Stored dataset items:
>>>

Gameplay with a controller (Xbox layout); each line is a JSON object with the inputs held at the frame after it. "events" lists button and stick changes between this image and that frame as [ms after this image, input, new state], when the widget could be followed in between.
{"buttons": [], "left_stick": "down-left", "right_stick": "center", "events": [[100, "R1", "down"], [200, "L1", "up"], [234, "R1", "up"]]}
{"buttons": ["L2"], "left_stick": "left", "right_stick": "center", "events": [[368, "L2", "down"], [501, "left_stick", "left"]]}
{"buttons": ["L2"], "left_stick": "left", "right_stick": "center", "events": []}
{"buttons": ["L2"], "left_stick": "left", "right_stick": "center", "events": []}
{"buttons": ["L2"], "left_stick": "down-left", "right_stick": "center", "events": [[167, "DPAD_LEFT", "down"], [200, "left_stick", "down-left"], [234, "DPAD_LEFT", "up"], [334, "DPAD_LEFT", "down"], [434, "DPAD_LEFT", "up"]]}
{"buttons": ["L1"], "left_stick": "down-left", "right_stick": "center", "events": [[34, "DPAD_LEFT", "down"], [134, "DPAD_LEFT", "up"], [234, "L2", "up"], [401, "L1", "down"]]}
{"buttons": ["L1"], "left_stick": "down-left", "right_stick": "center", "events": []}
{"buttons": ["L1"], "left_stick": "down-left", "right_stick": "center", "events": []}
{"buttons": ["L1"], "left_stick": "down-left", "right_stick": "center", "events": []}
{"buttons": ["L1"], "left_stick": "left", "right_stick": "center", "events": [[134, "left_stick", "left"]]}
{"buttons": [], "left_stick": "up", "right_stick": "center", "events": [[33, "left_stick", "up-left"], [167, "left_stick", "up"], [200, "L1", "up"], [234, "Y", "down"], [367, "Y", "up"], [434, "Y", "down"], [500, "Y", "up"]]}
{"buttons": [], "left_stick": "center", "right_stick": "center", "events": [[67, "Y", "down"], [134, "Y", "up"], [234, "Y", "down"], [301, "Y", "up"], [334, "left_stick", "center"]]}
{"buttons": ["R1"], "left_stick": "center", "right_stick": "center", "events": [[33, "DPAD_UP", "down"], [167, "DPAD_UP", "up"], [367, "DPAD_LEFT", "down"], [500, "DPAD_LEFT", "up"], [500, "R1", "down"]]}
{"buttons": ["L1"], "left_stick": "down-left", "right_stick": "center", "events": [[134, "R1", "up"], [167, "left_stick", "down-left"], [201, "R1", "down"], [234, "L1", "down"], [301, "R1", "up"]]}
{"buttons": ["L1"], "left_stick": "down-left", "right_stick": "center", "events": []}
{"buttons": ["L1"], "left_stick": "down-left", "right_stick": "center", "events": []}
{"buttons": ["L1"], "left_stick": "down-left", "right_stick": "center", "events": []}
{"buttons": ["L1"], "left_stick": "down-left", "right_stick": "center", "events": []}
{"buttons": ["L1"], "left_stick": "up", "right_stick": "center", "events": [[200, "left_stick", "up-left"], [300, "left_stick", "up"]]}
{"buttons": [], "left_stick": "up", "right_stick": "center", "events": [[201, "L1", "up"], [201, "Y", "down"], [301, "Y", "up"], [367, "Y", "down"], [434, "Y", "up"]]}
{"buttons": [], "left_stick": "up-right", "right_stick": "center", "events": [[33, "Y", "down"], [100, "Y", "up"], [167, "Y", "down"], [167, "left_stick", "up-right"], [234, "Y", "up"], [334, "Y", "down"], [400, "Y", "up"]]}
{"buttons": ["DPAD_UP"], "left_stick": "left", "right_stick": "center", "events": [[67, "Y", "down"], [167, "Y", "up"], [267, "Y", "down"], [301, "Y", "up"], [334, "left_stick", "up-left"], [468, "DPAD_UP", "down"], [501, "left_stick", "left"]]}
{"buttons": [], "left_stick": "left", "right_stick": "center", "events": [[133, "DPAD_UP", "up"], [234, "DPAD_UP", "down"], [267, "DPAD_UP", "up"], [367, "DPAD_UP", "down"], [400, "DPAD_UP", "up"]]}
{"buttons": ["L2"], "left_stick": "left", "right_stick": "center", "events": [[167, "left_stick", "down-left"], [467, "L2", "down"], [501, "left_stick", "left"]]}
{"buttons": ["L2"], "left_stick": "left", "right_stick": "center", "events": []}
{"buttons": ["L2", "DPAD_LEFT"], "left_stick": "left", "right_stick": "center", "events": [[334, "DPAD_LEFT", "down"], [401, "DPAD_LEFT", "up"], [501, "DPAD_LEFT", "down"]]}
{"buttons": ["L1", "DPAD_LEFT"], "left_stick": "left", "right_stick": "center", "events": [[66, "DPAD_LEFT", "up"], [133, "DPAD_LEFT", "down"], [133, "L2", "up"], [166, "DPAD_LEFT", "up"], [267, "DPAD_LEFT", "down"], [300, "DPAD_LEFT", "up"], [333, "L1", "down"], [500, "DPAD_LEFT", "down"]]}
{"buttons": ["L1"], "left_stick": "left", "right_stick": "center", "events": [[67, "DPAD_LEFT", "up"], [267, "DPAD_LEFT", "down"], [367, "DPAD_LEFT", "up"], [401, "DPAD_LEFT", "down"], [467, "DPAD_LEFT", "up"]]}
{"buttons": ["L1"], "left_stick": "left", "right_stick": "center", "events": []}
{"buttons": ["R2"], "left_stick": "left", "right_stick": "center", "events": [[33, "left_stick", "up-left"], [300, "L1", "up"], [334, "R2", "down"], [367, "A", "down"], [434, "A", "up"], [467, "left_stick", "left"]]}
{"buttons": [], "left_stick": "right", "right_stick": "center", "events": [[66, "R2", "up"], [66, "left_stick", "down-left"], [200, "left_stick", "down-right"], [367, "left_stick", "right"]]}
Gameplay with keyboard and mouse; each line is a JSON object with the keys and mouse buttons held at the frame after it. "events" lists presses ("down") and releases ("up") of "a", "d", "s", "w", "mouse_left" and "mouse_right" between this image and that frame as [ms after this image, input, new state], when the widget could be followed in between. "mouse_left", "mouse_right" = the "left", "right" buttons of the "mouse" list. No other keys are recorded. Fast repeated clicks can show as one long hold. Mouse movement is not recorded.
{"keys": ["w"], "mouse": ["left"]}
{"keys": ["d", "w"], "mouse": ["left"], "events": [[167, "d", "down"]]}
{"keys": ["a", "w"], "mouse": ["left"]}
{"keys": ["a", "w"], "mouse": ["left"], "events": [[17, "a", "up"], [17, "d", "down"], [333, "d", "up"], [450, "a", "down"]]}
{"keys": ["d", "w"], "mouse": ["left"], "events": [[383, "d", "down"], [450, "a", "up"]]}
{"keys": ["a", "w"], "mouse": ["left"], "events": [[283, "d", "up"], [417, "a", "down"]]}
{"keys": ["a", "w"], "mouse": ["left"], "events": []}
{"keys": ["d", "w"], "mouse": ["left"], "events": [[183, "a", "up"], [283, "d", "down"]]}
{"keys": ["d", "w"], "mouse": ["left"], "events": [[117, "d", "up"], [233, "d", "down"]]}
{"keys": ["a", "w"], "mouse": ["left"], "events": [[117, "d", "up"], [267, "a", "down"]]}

<<<

• Work instruction:
Copy out the records above exactly.

• Output of the task:
Gameplay with a controller (Xbox layout); each line is a JSON object with the inputs held at the frame after it. "events" lists button and stick changes between this image and that frame as [ms after this image, input, new state], when the widget could be followed in between.
{"buttons": [], "left_stick": "down-left", "right_stick": "center", "events": [[100, "R1", "down"], [200, "L1", "up"], [234, "R1", "up"]]}
{"buttons": ["L2"], "left_stick": "left", "right_stick": "center", "events": [[368, "L2", "down"], [501, "left_stick", "left"]]}
{"buttons": ["L2"], "left_stick": "left", "right_stick": "center", "events": []}
{"buttons": ["L2"], "left_stick": "left", "right_stick": "center", "events": []}
{"buttons": ["L2"], "left_stick": "down-left", "right_stick": "center", "events": [[167, "DPAD_LEFT", "down"], [200, "left_stick", "down-left"], [234, "DPAD_LEFT", "up"], [334, "DPAD_LEFT", "down"], [434, "DPAD_LEFT", "up"]]}
{"buttons": ["L1"], "left_stick": "down-left", "right_stick": "center", "events": [[34, "DPAD_LEFT", "down"], [134, "DPAD_LEFT", "up"], [234, "L2", "up"], [401, "L1", "down"]]}
{"buttons": ["L1"], "left_stick": "down-left", "right_stick": "center", "events": []}
{"buttons": ["L1"], "left_stick": "down-left", "right_stick": "center", "events": []}
{"buttons": ["L1"], "left_stick": "down-left", "right_stick": "center", "events": []}
{"buttons": ["L1"], "left_stick": "left", "right_stick": "center", "events": [[134, "left_stick", "left"]]}
{"buttons": [], "left_stick": "up", "right_stick": "center", "events": [[33, "left_stick", "up-left"], [167, "left_stick", "up"], [200, "L1", "up"], [234, "Y", "down"], [367, "Y", "up"], [434, "Y", "down"], [500, "Y", "up"]]}
{"buttons": [], "left_stick": "center", "right_stick": "center", "events": [[67, "Y", "down"], [134, "Y", "up"], [234, "Y", "down"], [301, "Y", "up"], [334, "left_stick", "center"]]}
{"buttons": ["R1"], "left_stick": "center", "right_stick": "center", "events": [[33, "DPAD_UP", "down"], [167, "DPAD_UP", "up"], [367, "DPAD_LEFT", "down"], [500, "DPAD_LEFT", "up"], [500, "R1", "down"]]}
{"buttons": ["L1"], "left_stick": "down-left", "right_stick": "center", "events": [[134, "R1", "up"], [167, "left_stick", "down-left"], [201, "R1", "down"], [234, "L1", "down"], [301, "R1", "up"]]}
{"buttons": ["L1"], "left_stick": "down-left", "right_stick": "center", "events": []}
{"buttons": ["L1"], "left_stick": "down-left", "right_stick": "center", "events": []}
{"buttons": ["L1"], "left_stick": "down-left", "right_stick": "center", "events": []}
{"buttons": ["L1"], "left_stick": "down-left", "right_stick": "center", "events": []}
{"buttons": ["L1"], "left_stick": "up", "right_stick": "center", "events": [[200, "left_stick", "up-left"], [300, "left_stick", "up"]]}
{"buttons": [], "left_stick": "up", "right_stick": "center", "events": [[201, "L1", "up"], [201, "Y", "down"], [301, "Y", "up"], [367, "Y", "down"], [434, "Y", "up"]]}
{"buttons": [], "left_stick": "up-right", "right_stick": "center", "events": [[33, "Y", "down"], [100, "Y", "up"], [167, "Y", "down"], [167, "left_stick", "up-right"], [234, "Y", "up"], [334, "Y", "down"], [400, "Y", "up"]]}
{"buttons": ["DPAD_UP"], "left_stick": "left", "right_stick": "center", "events": [[67, "Y", "down"], [167, "Y", "up"], [267, "Y", "down"], [301, "Y", "up"], [334, "left_stick", "up-left"], [468, "DPAD_UP", "down"], [501, "left_stick", "left"]]}
{"buttons": [], "left_stick": "left", "right_stick": "center", "events": [[133, "DPAD_UP", "up"], [234, "DPAD_UP", "down"], [267, "DPAD_UP", "up"], [367, "DPAD_UP", "down"], [400, "DPAD_UP", "up"]]}
{"buttons": ["L2"], "left_stick": "left", "right_stick": "center", "events": [[167, "left_stick", "down-left"], [467, "L2", "down"], [501, "left_stick", "left"]]}
{"buttons": ["L2"], "left_stick": "left", "right_stick": "center", "events": []}
{"buttons": ["L2", "DPAD_LEFT"], "left_stick": "left", "right_stick": "center", "events": [[334, "DPAD_LEFT", "down"], [401, "DPAD_LEFT", "up"], [501, "DPAD_LEFT", "down"]]}
{"buttons": ["L1", "DPAD_LEFT"], "left_stick": "left", "right_stick": "center", "events": [[66, "DPAD_LEFT", "up"], [133, "DPAD_LEFT", "down"], [133, "L2", "up"], [166, "DPAD_LEFT", "up"], [267, "DPAD_LEFT", "down"], [300, "DPAD_LEFT", "up"], [333, "L1", "down"], [500, "DPAD_LEFT", "down"]]}
{"buttons": ["L1"], "left_stick": "left", "right_stick": "center", "events": [[67, "DPAD_LEFT", "up"], [267, "DPAD_LEFT", "down"], [367, "DPAD_LEFT", "up"], [401, "DPAD_LEFT", "down"], [467, "DPAD_LEFT", "up"]]}
{"buttons": ["L1"], "left_stick": "left", "right_stick": "center", "events": []}
{"buttons": ["R2"], "left_stick": "left", "right_stick": "center", "events": [[33, "left_stick", "up-left"], [300, "L1", "up"], [334, "R2", "down"], [367, "A", "down"], [434, "A", "up"], [467, "left_stick", "left"]]}
{"buttons": [], "left_stick": "right", "right_stick": "center", "events": [[66, "R2", "up"], [66, "left_stick", "down-left"], [200, "left_stick", "down-right"], [367, "left_stick", "right"]]}
Gameplay with keyboard and mouse; each line is a JSON object with the keys and mouse buttons held at the frame after it. "events" lists presses ("down") and releases ("up") of "a", "d", "s", "w", "mouse_left" and "mouse_right" between this image and that frame as [ms after this image, input, new state], when the widget could be followed in between. "mouse_left", "mouse_right" = the "left", "right" buttons of the "mouse" list. No other keys are recorded. Fast repeated clicks can show as one long hold. Mouse movement is not recorded.
{"keys": ["w"], "mouse": ["left"]}
{"keys": ["d", "w"], "mouse": ["left"], "events": [[167, "d", "down"]]}
{"keys": ["a", "w"], "mouse": ["left"]}
{"keys": ["a", "w"], "mouse": ["left"], "events": [[17, "a", "up"], [17, "d", "down"], [333, "d", "up"], [450, "a", "down"]]}
{"keys": ["d", "w"], "mouse": ["left"], "events": [[383, "d", "down"], [450, "a", "up"]]}
{"keys": ["a", "w"], "mouse": ["left"], "events": [[283, "d", "up"], [417, "a", "down"]]}
{"keys": ["a", "w"], "mouse": ["left"], "events": []}
{"keys": ["d", "w"], "mouse": ["left"], "events": [[183, "a", "up"], [283, "d", "down"]]}
{"keys": ["d", "w"], "mouse": ["left"], "events": [[117, "d", "up"], [233, "d", "down"]]}
{"keys": ["a", "w"], "mouse": ["left"], "events": [[117, "d", "up"], [267, "a", "down"]]}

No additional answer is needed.